After a virtual short course I led today on The Power of Acknowledgment, I received this communication from attendee Tim Sosbe:
“I heard a great story once on the power of giving credit where credit is due, and using praise as a motivational tool. This story came from Ken Blanchard, the internationally recognized coach and thought leader. During a speaking engagement, Ken shared a story from a CEO client of his. When asked how he deals with outcomes, the CEO told Ken words to this effect: ‘When something goes wrong, I close my door and ask myself what could I have done differently to make this better. When things go right, I open my door and look around and ask myself who I can give the credit to.’

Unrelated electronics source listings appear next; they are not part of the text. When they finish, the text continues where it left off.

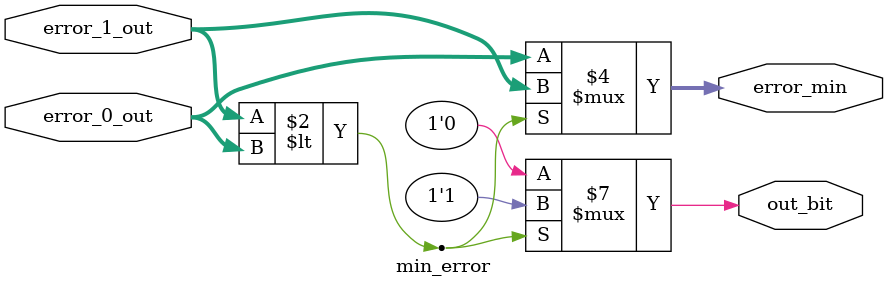
<source format=v>
`timescale 1ns/1ns
module min_error #(parameter m = 6)(input [m:0]error_0_out, input [m:0]error_1_out, output reg [m:0]error_min, output reg out_bit);

always @(*) begin
	if(error_1_out < error_0_out) begin
		out_bit = 1'b1;
		error_min = error_1_out;
	end
	else begin
		out_bit = 1'b0;
		error_min = error_0_out;
	end
end

endmodule

</source>
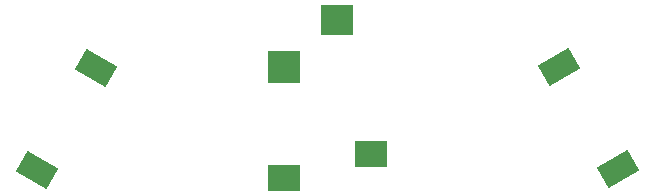
<source format=gbr>
%TF.GenerationSoftware,KiCad,Pcbnew,(6.0.6)*%
%TF.CreationDate,2022-08-03T19:41:37-05:00*%
%TF.ProjectId,GBOYAudioBreakout,47424f59-4175-4646-996f-427265616b6f,rev?*%
%TF.SameCoordinates,Original*%
%TF.FileFunction,Paste,Bot*%
%TF.FilePolarity,Positive*%
%FSLAX46Y46*%
G04 Gerber Fmt 4.6, Leading zero omitted, Abs format (unit mm)*
G04 Created by KiCad (PCBNEW (6.0.6)) date 2022-08-03 19:41:37*
%MOMM*%
%LPD*%
G01*
G04 APERTURE LIST*
G04 Aperture macros list*
%AMRotRect*
0 Rectangle, with rotation*
0 The origin of the aperture is its center*
0 $1 length*
0 $2 width*
0 $3 Rotation angle, in degrees counterclockwise*
0 Add horizontal line*
21,1,$1,$2,0,0,$3*%
G04 Aperture macros list end*
%ADD10RotRect,3.000000X2.000000X30.000000*%
%ADD11RotRect,3.000000X2.000000X150.000000*%
%ADD12R,2.800000X2.200000*%
%ADD13R,2.800000X2.800000*%
%ADD14R,2.800000X2.600000*%
G04 APERTURE END LIST*
D10*
%TO.C,LS2*%
X164204848Y-105247128D03*
X159204848Y-96586874D03*
%TD*%
D11*
%TO.C,LS1*%
X120040153Y-96681873D03*
X115040153Y-105342127D03*
%TD*%
D12*
%TO.C,J1*%
X143370000Y-104000000D03*
X135970000Y-106000000D03*
D13*
X135970000Y-96600000D03*
D14*
X140420000Y-92600000D03*
%TD*%
M02*

</source>
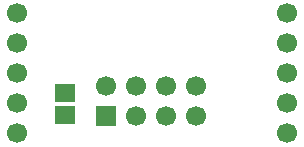
<source format=gbr>
G04 DipTrace 3.1.0.1*
G04 TopMask.gbr*
%MOIN*%
G04 #@! TF.FileFunction,Soldermask,Top*
G04 #@! TF.Part,Single*
%ADD20R,0.066929X0.059055*%
%ADD22C,0.066929*%
%ADD24R,0.066929X0.066929*%
%FSLAX26Y26*%
G04*
G70*
G90*
G75*
G01*
G04 TopMask*
%LPD*%
D24*
X735827Y500787D3*
D22*
Y600787D3*
X835827Y500787D3*
Y600787D3*
X935827Y500787D3*
Y600787D3*
X1035827Y500787D3*
Y600787D3*
X1339764Y441255D3*
Y541255D3*
Y641255D3*
Y741255D3*
Y841255D3*
X439764Y441339D3*
Y541339D3*
Y641339D3*
Y741339D3*
Y841339D3*
D20*
X600000Y576378D3*
Y501575D3*
M02*

</source>
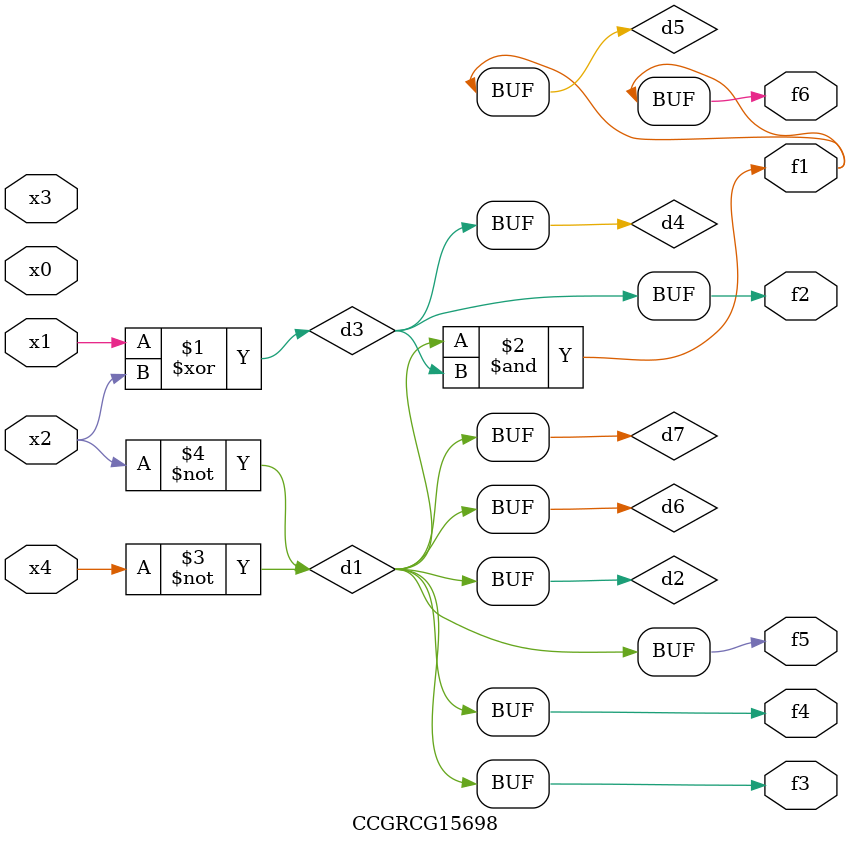
<source format=v>
module CCGRCG15698(
	input x0, x1, x2, x3, x4,
	output f1, f2, f3, f4, f5, f6
);

	wire d1, d2, d3, d4, d5, d6, d7;

	not (d1, x4);
	not (d2, x2);
	xor (d3, x1, x2);
	buf (d4, d3);
	and (d5, d1, d3);
	buf (d6, d1, d2);
	buf (d7, d2);
	assign f1 = d5;
	assign f2 = d4;
	assign f3 = d7;
	assign f4 = d7;
	assign f5 = d7;
	assign f6 = d5;
endmodule

</source>
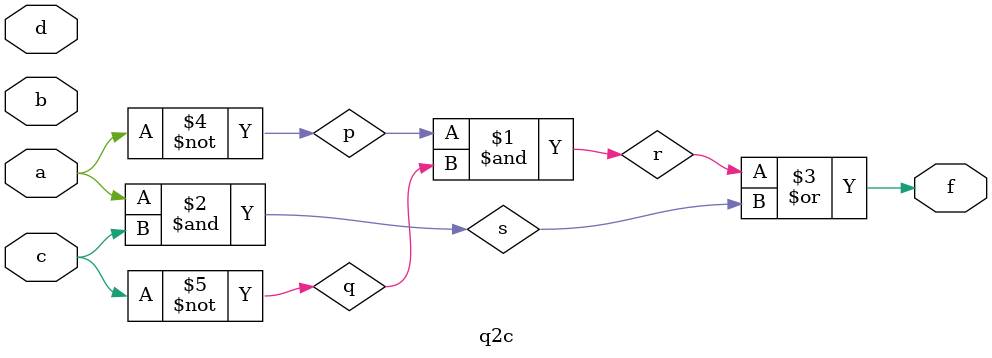
<source format=v>
module q2c(output f,input a,input b,input c,input d);
    wire p,q,r,s;
    not(p,a);
    not(q,c);
    and(r,p,q);
    and(s,a,c);
    or(f,r,s);
endmodule


</source>
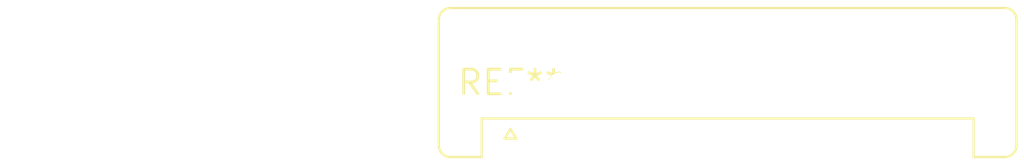
<source format=kicad_pcb>
(kicad_pcb (version 20240108) (generator pcbnew)

  (general
    (thickness 1.6)
  )

  (paper "A4")
  (layers
    (0 "F.Cu" signal)
    (31 "B.Cu" signal)
    (32 "B.Adhes" user "B.Adhesive")
    (33 "F.Adhes" user "F.Adhesive")
    (34 "B.Paste" user)
    (35 "F.Paste" user)
    (36 "B.SilkS" user "B.Silkscreen")
    (37 "F.SilkS" user "F.Silkscreen")
    (38 "B.Mask" user)
    (39 "F.Mask" user)
    (40 "Dwgs.User" user "User.Drawings")
    (41 "Cmts.User" user "User.Comments")
    (42 "Eco1.User" user "User.Eco1")
    (43 "Eco2.User" user "User.Eco2")
    (44 "Edge.Cuts" user)
    (45 "Margin" user)
    (46 "B.CrtYd" user "B.Courtyard")
    (47 "F.CrtYd" user "F.Courtyard")
    (48 "B.Fab" user)
    (49 "F.Fab" user)
    (50 "User.1" user)
    (51 "User.2" user)
    (52 "User.3" user)
    (53 "User.4" user)
    (54 "User.5" user)
    (55 "User.6" user)
    (56 "User.7" user)
    (57 "User.8" user)
    (58 "User.9" user)
  )

  (setup
    (pad_to_mask_clearance 0)
    (pcbplotparams
      (layerselection 0x00010fc_ffffffff)
      (plot_on_all_layers_selection 0x0000000_00000000)
      (disableapertmacros false)
      (usegerberextensions false)
      (usegerberattributes false)
      (usegerberadvancedattributes false)
      (creategerberjobfile false)
      (dashed_line_dash_ratio 12.000000)
      (dashed_line_gap_ratio 3.000000)
      (svgprecision 4)
      (plotframeref false)
      (viasonmask false)
      (mode 1)
      (useauxorigin false)
      (hpglpennumber 1)
      (hpglpenspeed 20)
      (hpglpendiameter 15.000000)
      (dxfpolygonmode false)
      (dxfimperialunits false)
      (dxfusepcbnewfont false)
      (psnegative false)
      (psa4output false)
      (plotreference false)
      (plotvalue false)
      (plotinvisibletext false)
      (sketchpadsonfab false)
      (subtractmaskfromsilk false)
      (outputformat 1)
      (mirror false)
      (drillshape 1)
      (scaleselection 1)
      (outputdirectory "")
    )
  )

  (net 0 "")

  (footprint "Stocko_MKS_1660-6-0-1010_1x10_P2.50mm_Vertical" (layer "F.Cu") (at 0 0))

)

</source>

I don’t have to know who that CEO is to know he/she must be highly successful. That kind of enlightened attitude and simple appreciation is worth more than any paycheck I’ve ever received.”
Tim Sosbe
General Manager, Training Industry Webinars, www.trainingindustry.com/webinars
Editor, Training Industry Quarterly e-zine,
Training Industry, Inc.
Thank you for sharing this with us, Tim. What a wonderful story and great validation of the power of acknowledgment. We could certainly all model our behavior after that of this enlightened CEO. I wish I knew his name so I could acknowledge him! I love what Tim wrote about this kind of appreciation being worth more than any paycheck. In fact, I have heard acknowledgment described as the “double paycheck.” We can all help create a culture of acknowledgment in our companies, and the ripple effect can be phenomenal.